Further investigating what activated this immune response, the researchers focused on exosomes, which are known to stimulate immune responses as well as being small enough to pass through the pores of the diffusion chamber. In testing for the presence of exosomes, the researchers not only proved that they were present in the material leaving the chambers, but also that they were released in a slow and continuous stream, thus providing a consistent source for immune-cell activation. Additionally, the researchers harvested the exosomes and introduced them into mouse brain tumor models, an experiment that resulted in the slowing of tumor growth.
The researchers also demonstrated that AS-ODN molecules activated the immune system. “We think that the AS-ODN treatment changes the quantity or quality of the exosomes released by the tumor cells,” commented Larry Harshyne from the Department of Neurological Surgery at Thomas Jefferson University.
A new group of 12 patients with recurrent glioblastoma tested the vaccine, six of whom exhibited immune responses to treatment. The researchers indicate that the subjects who did not elicit a response may have been immune-compromised due to chemotherapy treatment. “The best predictor of a positive clinical outcome from the vaccine was an intact immune system,” noted Hooper.

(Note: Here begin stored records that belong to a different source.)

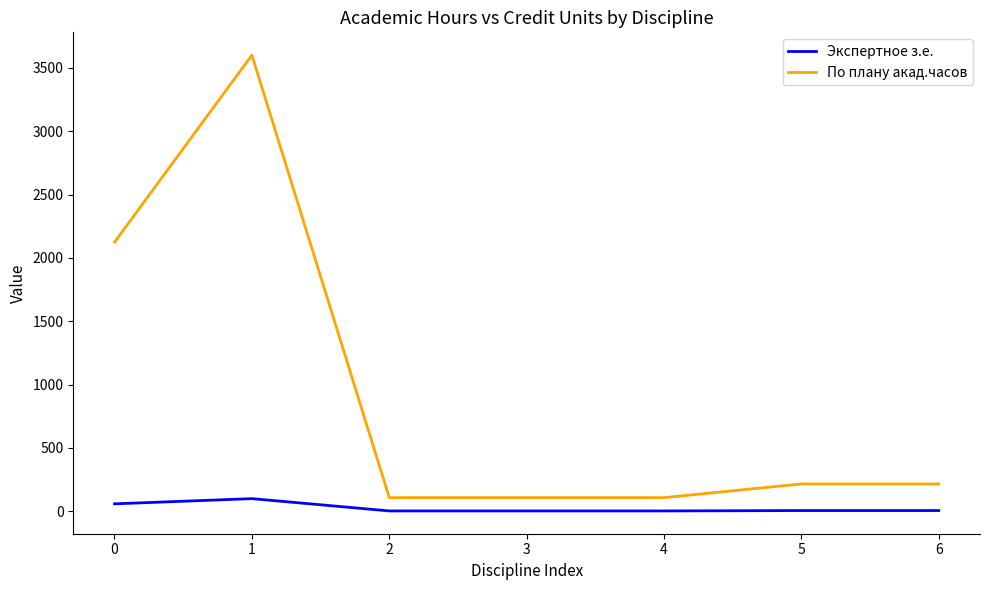

Is the value of Экспертное з.е. at 4 greater than the value of По плану акад.часов at 1?

No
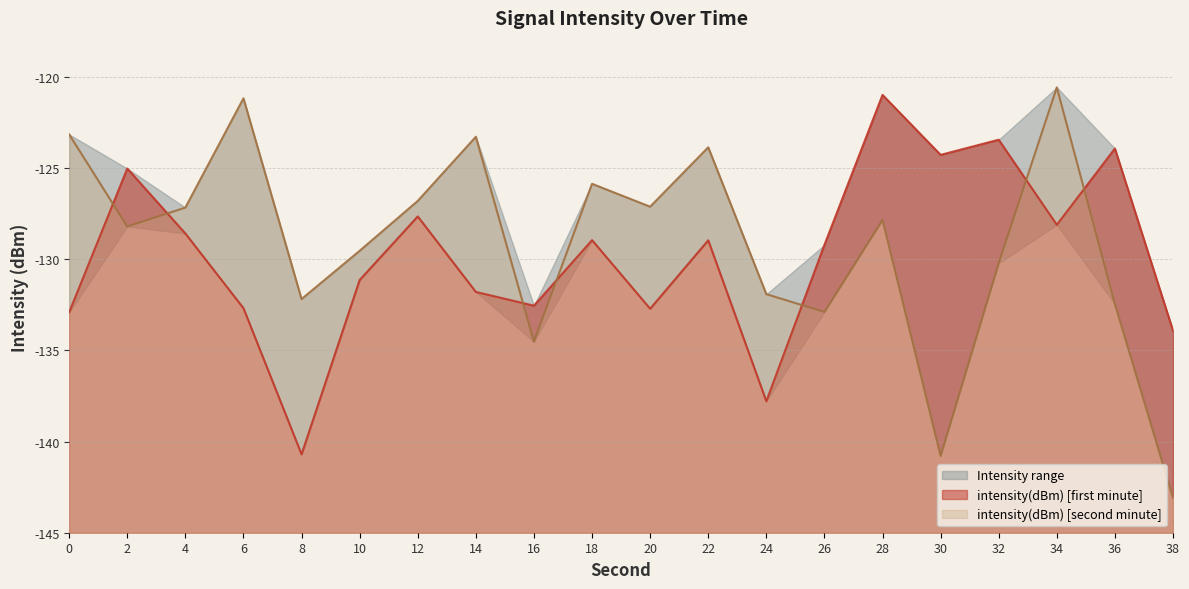

Reading left to right, list all the values displayed in this chart.

-132.9	-125.0	-128.6	-132.7	-140.7	-131.1	-127.6	-131.8	-132.5	-128.9	-132.7	-129.0	-137.8	-129.2	-121.0	-124.3	-123.4	-128.1	-123.9	-133.9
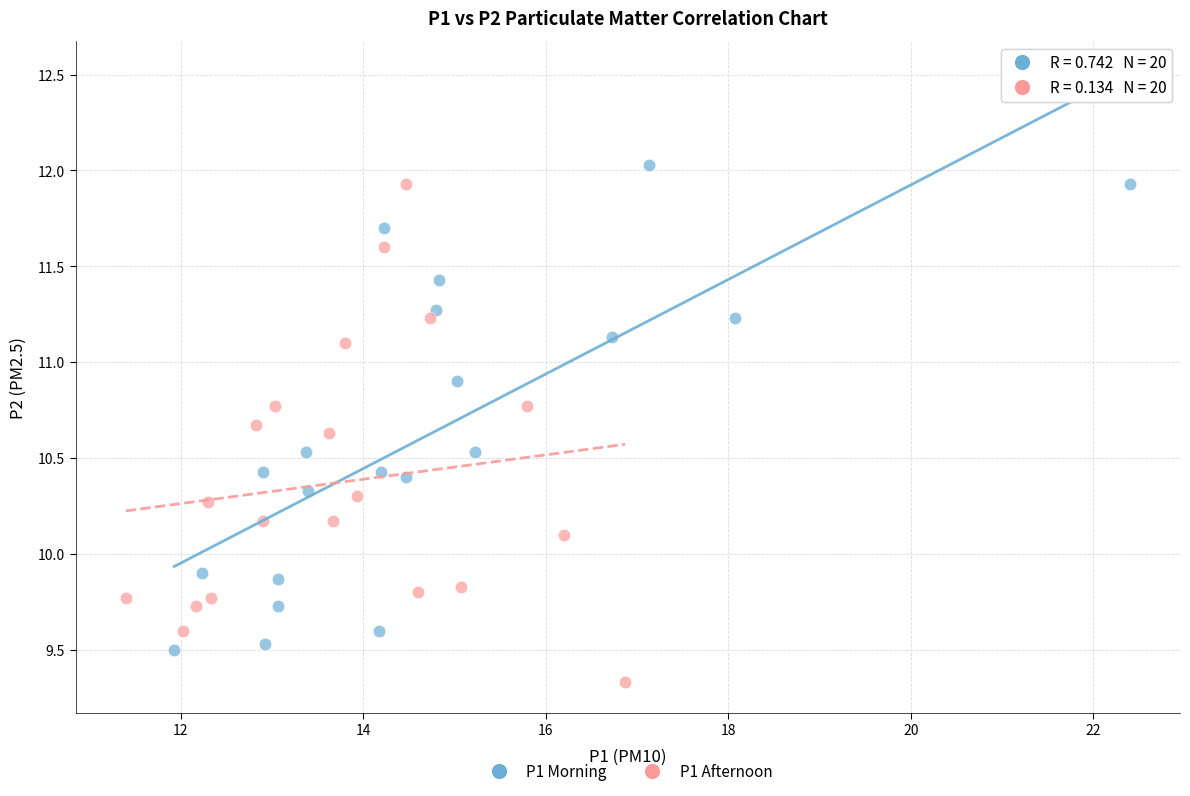

Which series contains the lowest Y value?

P1 Afternoon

The next phase of the clinical trials is scheduled for January 2015, in which the researchers plan to perform the procedure directly after the patients’ first brain surgery and prior to chemotherapy. It is by this approach that the researchers expect the patients to have greatest benefit from the therapy.
A further line of interest for the researchers is to investigate ways to strengthen the immune response to the vaccine in order to further increase the vaccines effect.